Ashwagandha (KSM-66 extract, 600mg daily) has the strongest evidence among adaptogens for cortisol reduction and consequent testosterone preservation in stressed men — with several randomised controlled trials showing significant effects on both. For men whose testosterone suppression is primarily stress-mediated, addressing the cortisol axis is the prerequisite, not testosterone optimisation.

What the evidence actually supports

Resistance training consistently produces 15-25% increases in testosterone in previously sedentary men. Sleep optimisation matters substantially — 70% of daily testosterone release occurs during sleep, and poor sleep quality reliably suppresses testosterone independent of other variables. Visceral fat reduction decreases aromatase activity and often increases free testosterone significantly without supplementation.

In supplementation, zinc and vitamin D have support specifically in deficient men — supplementing when replete shows minimal effect. Ashwagandha has consistent support for the cortisol-testosterone pathway. Beyond these, most testosterone-marketed supplements have weak or absent evidence.

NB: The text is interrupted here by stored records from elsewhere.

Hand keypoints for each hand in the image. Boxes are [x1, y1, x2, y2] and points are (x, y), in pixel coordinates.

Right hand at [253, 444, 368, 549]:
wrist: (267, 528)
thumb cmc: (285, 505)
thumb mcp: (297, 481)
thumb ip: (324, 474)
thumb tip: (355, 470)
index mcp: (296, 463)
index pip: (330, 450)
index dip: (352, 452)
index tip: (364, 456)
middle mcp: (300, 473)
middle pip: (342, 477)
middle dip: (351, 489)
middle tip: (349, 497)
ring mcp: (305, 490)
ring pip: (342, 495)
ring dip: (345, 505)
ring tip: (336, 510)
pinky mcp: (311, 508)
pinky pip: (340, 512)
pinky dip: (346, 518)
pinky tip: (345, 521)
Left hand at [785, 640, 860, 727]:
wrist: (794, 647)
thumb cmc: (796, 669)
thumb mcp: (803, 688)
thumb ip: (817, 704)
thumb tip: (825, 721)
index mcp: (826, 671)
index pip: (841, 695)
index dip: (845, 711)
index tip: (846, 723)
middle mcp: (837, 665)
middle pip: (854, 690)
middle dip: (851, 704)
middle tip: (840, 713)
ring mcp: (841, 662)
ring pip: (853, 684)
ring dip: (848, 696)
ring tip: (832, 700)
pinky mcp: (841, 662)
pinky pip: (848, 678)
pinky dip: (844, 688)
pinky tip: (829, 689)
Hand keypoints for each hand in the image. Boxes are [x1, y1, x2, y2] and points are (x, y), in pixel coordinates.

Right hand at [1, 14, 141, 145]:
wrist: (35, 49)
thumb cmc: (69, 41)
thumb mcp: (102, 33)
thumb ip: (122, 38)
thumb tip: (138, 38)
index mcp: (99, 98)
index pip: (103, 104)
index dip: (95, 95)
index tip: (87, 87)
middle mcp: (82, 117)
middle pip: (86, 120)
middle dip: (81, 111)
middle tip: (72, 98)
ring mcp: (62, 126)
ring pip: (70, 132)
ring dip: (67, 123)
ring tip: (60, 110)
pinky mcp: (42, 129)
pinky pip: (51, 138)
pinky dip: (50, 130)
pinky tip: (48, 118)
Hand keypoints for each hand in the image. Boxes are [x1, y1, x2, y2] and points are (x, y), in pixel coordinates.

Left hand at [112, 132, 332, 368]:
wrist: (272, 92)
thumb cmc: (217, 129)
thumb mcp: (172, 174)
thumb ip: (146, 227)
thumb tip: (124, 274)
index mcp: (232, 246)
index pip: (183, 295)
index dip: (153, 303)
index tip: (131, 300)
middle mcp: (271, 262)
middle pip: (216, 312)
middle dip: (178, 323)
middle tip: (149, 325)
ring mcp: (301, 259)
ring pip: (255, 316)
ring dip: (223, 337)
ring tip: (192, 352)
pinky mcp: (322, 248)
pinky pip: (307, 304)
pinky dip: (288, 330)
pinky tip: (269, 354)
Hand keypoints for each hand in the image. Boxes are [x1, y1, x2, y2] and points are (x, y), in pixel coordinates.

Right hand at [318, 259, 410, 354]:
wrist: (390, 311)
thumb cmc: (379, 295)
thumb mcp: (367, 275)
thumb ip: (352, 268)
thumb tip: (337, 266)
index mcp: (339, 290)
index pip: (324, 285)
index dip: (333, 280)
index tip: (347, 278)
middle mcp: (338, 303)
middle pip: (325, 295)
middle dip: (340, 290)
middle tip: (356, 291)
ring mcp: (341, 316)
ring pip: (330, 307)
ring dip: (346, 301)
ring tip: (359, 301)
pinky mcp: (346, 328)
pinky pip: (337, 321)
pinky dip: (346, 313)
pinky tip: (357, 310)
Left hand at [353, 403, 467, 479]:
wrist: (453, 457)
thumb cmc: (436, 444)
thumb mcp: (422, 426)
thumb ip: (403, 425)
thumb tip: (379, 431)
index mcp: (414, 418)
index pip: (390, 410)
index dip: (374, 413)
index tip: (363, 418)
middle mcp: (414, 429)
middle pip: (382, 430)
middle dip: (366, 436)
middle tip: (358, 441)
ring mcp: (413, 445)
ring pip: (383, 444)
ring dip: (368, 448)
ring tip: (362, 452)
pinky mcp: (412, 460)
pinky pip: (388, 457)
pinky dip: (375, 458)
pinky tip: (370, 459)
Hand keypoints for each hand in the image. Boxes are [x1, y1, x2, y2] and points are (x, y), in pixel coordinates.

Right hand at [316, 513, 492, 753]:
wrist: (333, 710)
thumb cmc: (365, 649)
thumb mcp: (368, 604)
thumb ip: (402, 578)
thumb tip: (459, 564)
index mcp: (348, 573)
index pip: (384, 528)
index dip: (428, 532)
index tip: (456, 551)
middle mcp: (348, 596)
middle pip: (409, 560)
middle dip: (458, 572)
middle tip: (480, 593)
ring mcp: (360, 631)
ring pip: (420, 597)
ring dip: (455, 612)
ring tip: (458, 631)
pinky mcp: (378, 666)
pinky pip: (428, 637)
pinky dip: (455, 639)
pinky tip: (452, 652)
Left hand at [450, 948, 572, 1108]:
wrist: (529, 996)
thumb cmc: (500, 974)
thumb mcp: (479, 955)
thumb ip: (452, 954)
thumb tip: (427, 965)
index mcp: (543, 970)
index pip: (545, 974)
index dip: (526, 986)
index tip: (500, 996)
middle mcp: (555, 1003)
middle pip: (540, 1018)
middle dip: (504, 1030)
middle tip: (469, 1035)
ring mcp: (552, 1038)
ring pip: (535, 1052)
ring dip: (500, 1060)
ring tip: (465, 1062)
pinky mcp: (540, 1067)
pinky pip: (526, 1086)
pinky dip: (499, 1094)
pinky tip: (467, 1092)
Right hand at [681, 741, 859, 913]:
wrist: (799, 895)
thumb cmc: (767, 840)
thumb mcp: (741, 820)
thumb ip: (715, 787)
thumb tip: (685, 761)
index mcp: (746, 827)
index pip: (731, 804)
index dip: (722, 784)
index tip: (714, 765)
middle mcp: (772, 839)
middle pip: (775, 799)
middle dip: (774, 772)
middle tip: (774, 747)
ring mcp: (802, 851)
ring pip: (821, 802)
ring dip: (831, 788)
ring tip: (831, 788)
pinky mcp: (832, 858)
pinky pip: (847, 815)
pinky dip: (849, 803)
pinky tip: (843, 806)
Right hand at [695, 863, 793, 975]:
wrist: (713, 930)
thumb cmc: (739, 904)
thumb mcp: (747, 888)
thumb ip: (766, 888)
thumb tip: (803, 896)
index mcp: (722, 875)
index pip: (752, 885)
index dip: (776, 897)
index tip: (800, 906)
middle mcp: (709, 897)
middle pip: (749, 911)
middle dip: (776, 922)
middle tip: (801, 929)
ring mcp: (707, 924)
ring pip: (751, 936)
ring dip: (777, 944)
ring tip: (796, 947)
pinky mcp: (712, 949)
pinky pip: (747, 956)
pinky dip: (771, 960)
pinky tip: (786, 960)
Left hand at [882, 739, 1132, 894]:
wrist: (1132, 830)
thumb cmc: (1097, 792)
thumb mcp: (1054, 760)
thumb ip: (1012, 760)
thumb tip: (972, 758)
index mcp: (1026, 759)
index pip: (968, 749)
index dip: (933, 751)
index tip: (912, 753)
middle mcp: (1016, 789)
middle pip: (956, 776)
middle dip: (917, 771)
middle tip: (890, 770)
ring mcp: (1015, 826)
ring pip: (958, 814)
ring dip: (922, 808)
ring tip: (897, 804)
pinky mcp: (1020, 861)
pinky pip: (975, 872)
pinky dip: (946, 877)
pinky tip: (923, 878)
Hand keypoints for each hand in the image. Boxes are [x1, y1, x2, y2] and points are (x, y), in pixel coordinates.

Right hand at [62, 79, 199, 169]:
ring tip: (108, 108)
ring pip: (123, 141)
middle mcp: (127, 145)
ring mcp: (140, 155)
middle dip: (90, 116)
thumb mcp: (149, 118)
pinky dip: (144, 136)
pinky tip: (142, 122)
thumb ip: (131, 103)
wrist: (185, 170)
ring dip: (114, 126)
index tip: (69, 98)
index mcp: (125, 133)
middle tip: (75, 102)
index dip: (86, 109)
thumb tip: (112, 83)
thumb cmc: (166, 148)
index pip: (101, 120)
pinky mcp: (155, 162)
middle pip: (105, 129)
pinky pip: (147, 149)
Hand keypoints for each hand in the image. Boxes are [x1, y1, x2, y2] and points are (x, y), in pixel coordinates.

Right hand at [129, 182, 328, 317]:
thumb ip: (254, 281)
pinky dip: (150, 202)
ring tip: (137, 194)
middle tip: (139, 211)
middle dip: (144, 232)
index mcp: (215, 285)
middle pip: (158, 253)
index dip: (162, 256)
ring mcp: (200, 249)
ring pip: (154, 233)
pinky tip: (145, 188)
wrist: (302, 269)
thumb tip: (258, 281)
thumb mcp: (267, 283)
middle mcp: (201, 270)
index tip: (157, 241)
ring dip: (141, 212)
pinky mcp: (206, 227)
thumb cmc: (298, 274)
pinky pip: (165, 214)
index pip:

The question your genetics can answer is which mechanism is actually driving your functional androgen status — SHBG elevation, aromatase conversion, receptor sensitivity, or cortisol competition. The answer determines the intervention. Without identifying the bottleneck, you're optimising blindly.

This article is for educational purposes only and does not constitute medical advice. Testosterone and hormonal health concerns should be assessed by a qualified clinician with access to your full clinical picture and bloodwork.